- **Prompt**:
Copy every line of the data below word for word, keeping the same line breaks.

- **The input**:
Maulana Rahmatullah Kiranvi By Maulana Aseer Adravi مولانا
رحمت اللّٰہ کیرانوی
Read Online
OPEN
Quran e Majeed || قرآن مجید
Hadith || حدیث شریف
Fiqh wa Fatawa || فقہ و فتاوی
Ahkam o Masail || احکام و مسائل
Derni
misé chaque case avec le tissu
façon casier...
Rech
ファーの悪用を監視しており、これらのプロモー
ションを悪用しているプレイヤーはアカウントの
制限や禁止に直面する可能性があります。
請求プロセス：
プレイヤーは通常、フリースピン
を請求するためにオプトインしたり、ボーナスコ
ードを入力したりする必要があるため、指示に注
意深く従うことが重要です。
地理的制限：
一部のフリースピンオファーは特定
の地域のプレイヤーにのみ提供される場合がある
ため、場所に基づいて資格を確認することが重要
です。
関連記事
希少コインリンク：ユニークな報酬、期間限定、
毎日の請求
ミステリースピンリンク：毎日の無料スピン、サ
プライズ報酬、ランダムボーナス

- **Exercise result**:
Maulana Rahmatullah Kiranvi By Maulana Aseer Adravi مولانا
رحمت اللّٰہ کیرانوی
Read Online
OPEN
Quran e Majeed || قرآن مجید
Hadith || حدیث شریف
Fiqh wa Fatawa || فقہ و فتاوی
Ahkam o Masail || احکام و مسائل
Derni
misé chaque case avec le tissu
façon casier...
Rech
ファーの悪用を監視しており、これらのプロモー
ションを悪用しているプレイヤーはアカウントの
制限や禁止に直面する可能性があります。
請求プロセス：
プレイヤーは通常、フリースピン
を請求するためにオプトインしたり、ボーナスコ
ードを入力したりする必要があるため、指示に注
意深く従うことが重要です。
地理的制限：
一部のフリースピンオファーは特定
の地域のプレイヤーにのみ提供される場合がある
ため、場所に基づいて資格を確認することが重要
です。
関連記事
希少コインリンク：ユニークな報酬、期間限定、
毎日の請求
ミステリースピンリンク：毎日の無料スピン、サ
プライズ報酬、ランダムボーナス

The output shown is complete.